Feature computation task

# pipelines/fraud/features/transaction/config.yaml
MODEL: etl
VERSION: "1.0.0"

ENGINE:
  profiles:
    dev:
      spark_conf:
        spark.sql.shuffle.partitions: "4"
    prod:
      spark_conf:
        spark.sql.shuffle.partitions: "400"

CONFIG:
  inputs:
    raw_transactions:
      format: hive
      db_name: raw
      tbl_name: transactions

    customer_profiles:
      format: hive
      db_name: raw
      tbl_name: customers

  transform:
    type: task

  outputs:
    transaction_features:
      format: delta
      path: s3://datalake/features/transaction/
      mode: overwrite

transformations.py:

from pyspark.sql import functions as F, Window
from ubunye.core.interfaces import Task

class FeatureTask(Task):
    def transform(self, sources: dict) -> dict:
        txn = sources["raw_transactions"]
        cust = sources["customer_profiles"]

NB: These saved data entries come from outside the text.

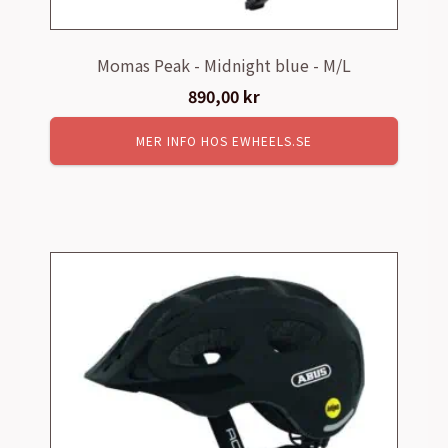
Momas Peak - Midnight blue - M/L
890,00
kr
MER INFO HOS EWHEELS.SE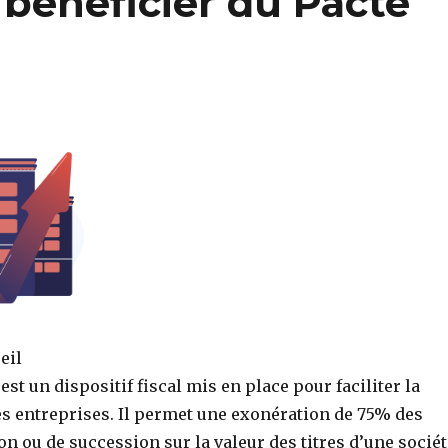
 bénéficier du Pacte
eil
est un dispositif fiscal mis en place pour faciliter la
s entreprises. Il permet une exonération de 75% des
on ou de succession sur la valeur des titres d’une sociét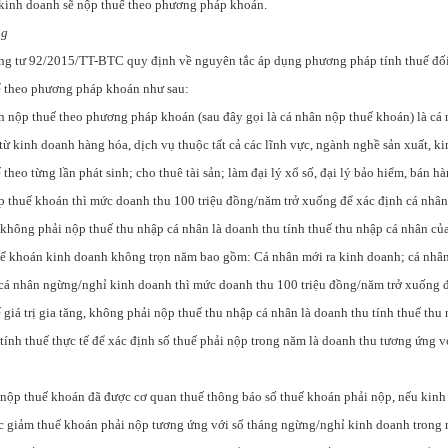
 kinh doanh sẽ nộp thuế theo phương pháp khoán.
ng
g tư 92/2015/TT-BTC quy định về nguyên tắc áp dụng phương pháp tính thuế đối
ế theo phương pháp khoán như sau:
h nộp thuế theo phương pháp khoán (sau đây gọi là cá nhân nộp thuế khoán) là cá
từ kinh doanh hàng hóa, dịch vụ thuộc tất cả các lĩnh vực, ngành nghề sản xuất, k
theo từng lần phát sinh; cho thuê tài sản; làm đại lý xổ số, đại lý bảo hiểm, bán hà
ộp thuế khoán thì mức doanh thu 100 triệu đồng/năm trở xuống để xác định cá nhâ
g, không phải nộp thuế thu nhập cá nhân là doanh thu tính thuế thu nhập cá nhân củ
ế khoán kinh doanh không trọn năm bao gồm: Cá nhân mới ra kinh doanh; cá nhâ
 cá nhân ngừng/nghỉ kinh doanh thì mức doanh thu 100 triệu đồng/năm trở xuống 
giá trị gia tăng, không phải nộp thuế thu nhập cá nhân là doanh thu tính thuế thu
ính thuế thực tế để xác định số thuế phải nộp trong năm là doanh thu tương ứng vớ
nộp thuế khoán đã được cơ quan thuế thông báo số thuế khoán phải nộp, nếu kinh
c giảm thuế khoán phải nộp tương ứng với số tháng ngừng/nghỉ kinh doanh trong 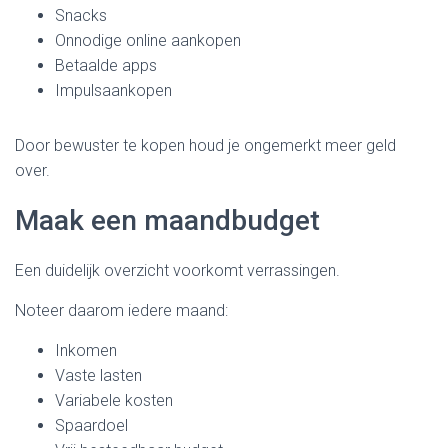
Snacks
Onnodige online aankopen
Betaalde apps
Impulsaankopen
Door bewuster te kopen houd je ongemerkt meer geld
over.
Maak een maandbudget
Een duidelijk overzicht voorkomt verrassingen.
Noteer daarom iedere maand:
Inkomen
Vaste lasten
Variabele kosten
Spaardoel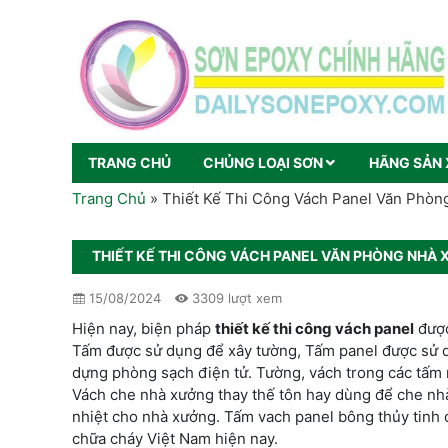
TRANG CHỦ
CHỦNG LOẠI SƠN
HÃNG SẢN 
Trang Chủ
»
Thiết Kế Thi Công Vách Panel Văn Phò
THIẾT KẾ THI CÔNG VÁCH PANEL VĂN PHÒNG NHÀ
15/08/2024
3309 lượt xem
Hiện nay, biện pháp
thiết kế thi công vách panel
được
Tấm được sử dụng để xây tường, Tấm panel được sử d
dựng phòng sạch điện tử. Tường, vách trong các tấm 
Vách che nhà xưởng thay thế tôn hay dùng để che nhà
nhiệt cho nhà xưởng. Tấm vach panel bông thủy tinh 
chữa cháy Việt Nam hiện nay.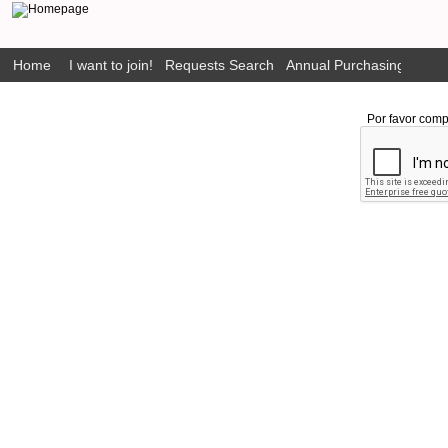
Home
I want to join!
Requests Search
Annual Purchasing Plan P
Por favor comp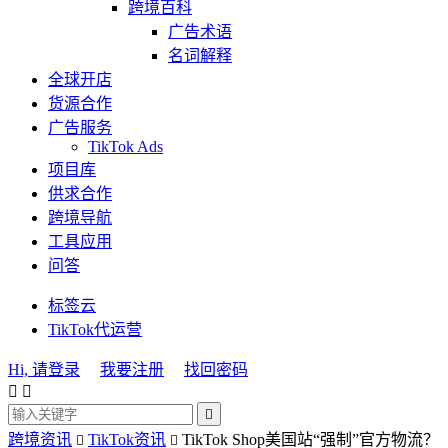
跨境百科
广告术语
名词解释
全球开店
货源合作
广告服务
TikTok Ads
项目库
供求合作
跨境导航
工具应用
问答
标签云
TikTok代运营
Hi, 请登录
我要注册
找回密码



跨境资讯
TikTok资讯
TikTok Shop美国站“强制”官方物流？

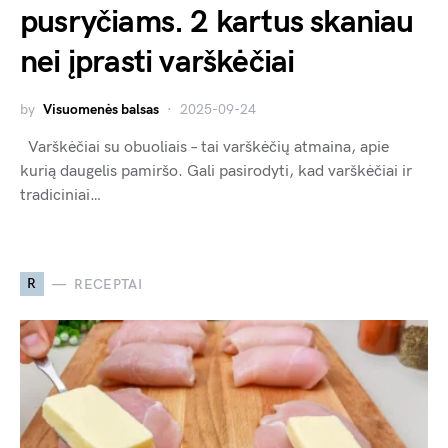
pusryčiams. 2 kartus skaniau
nei įprasti varškėčiai
by
Visuomenės balsas
2025-09-24
Varškėčiai su obuoliais – tai varškėčių atmaina, apie
kurią daugelis pamiršo. Gali pasirodyti, kad varškėčiai ir
tradiciniai…
R
RECEPTAI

        # Rolling 30-day aggregations
        w30 = (
            Window.partitionBy("customer_id")
                  .orderBy(F.col("event_ts").cast("long"))
                  .rangeBetween(-30 * 86400, 0)
        )

        features = (
            txn.withColumn("amount_sum_30d", F.sum("amount").over(w30))
               .withColumn("txn_count_30d",  F.count("*").over(w30))
               .withColumn("avg_amount_30d",  F.avg("amount").over(w30))
               .join(cust.select("customer_id", "risk_segment"), "customer_id", "left")
               .withColumn("risk_encoded",
                   F.when(F.col("risk_segment") == "HIGH", 2)
                    .when(F.col("risk_segment") == "MED",  1)
                    .otherwise(0))
               .select(
                   "customer_id", "event_ts",
                   "amount_sum_30d", "txn_count_30d", "avg_amount_30d",
                   "risk_encoded",
               )
        )

        return {"transaction_features": features}

Point-in-time correct feature lookup

For training, join features to labels as of the label timestamp:

# pipelines/fraud/features/training_set/config.yaml
CONFIG:
  inputs:
    features:
      format: delta
      path: s3://datalake/features/transaction/

    labels:
      format: hive
      db_name: ml
      tbl_name: fraud_labels

  transform:
    type: task

  outputs:
    training_set:
      format: delta
      path: s3://datalake/ml/training_sets/fraud/
      mode: overwrite

transformations.py:

from pyspark.sql import functions as F
from ubunye.core.interfaces import Task

class TrainingSetTask(Task):
    def transform(self, sources: dict) -> dict:
        features = sources["features"]
        labels   = sources["labels"]

        # Asof join: latest feature snapshot before the label timestamp
        training_set = (
            labels.join(features, "customer_id")
                  .filter(F.col("feature_ts") <= F.col("label_ts"))
                  .groupBy("customer_id", "label_ts", "is_fraud")
                  .agg(F.max("feature_ts").alias("feature_ts"))
                  .join(features, ["customer_id", "feature_ts"])
        )
        return {"training_set": training_set}

Serving latest features for scoring

# pipelines/fraud/features/score_features/config.yaml
CONFIG:
  inputs:
    features:
      format: delta
      path: s3://datalake/features/transaction/

  transform:
    type: task

  outputs:
    latest_features:
      format: delta
      table: main.fraud.latest_features
      mode: overwrite

transformations.py:

from pyspark.sql import functions as F
from ubunye.core.interfaces import Task

class LatestFeaturesTask(Task):
    def transform(self, sources: dict) -> dict:
        df = sources["features"]
        latest = df.groupBy("customer_id").agg(
            F.max_by(F.struct(df.columns), "event_ts").alias("latest")
        ).select("customer_id", "latest.*")
        return {"latest_features": latest}

Schedule with Airflow

ORCHESTRATION:
  type: airflow
  schedule: "0 1 * * *"   # 01:00 UTC — runs before the training job at 02:00
  retries: 2
  tags: [features, fraud]
ubunye export airflow \
    -c pipelines/fraud/features/transaction/config.yaml \
    -o dags/fraud_features.py --profile prod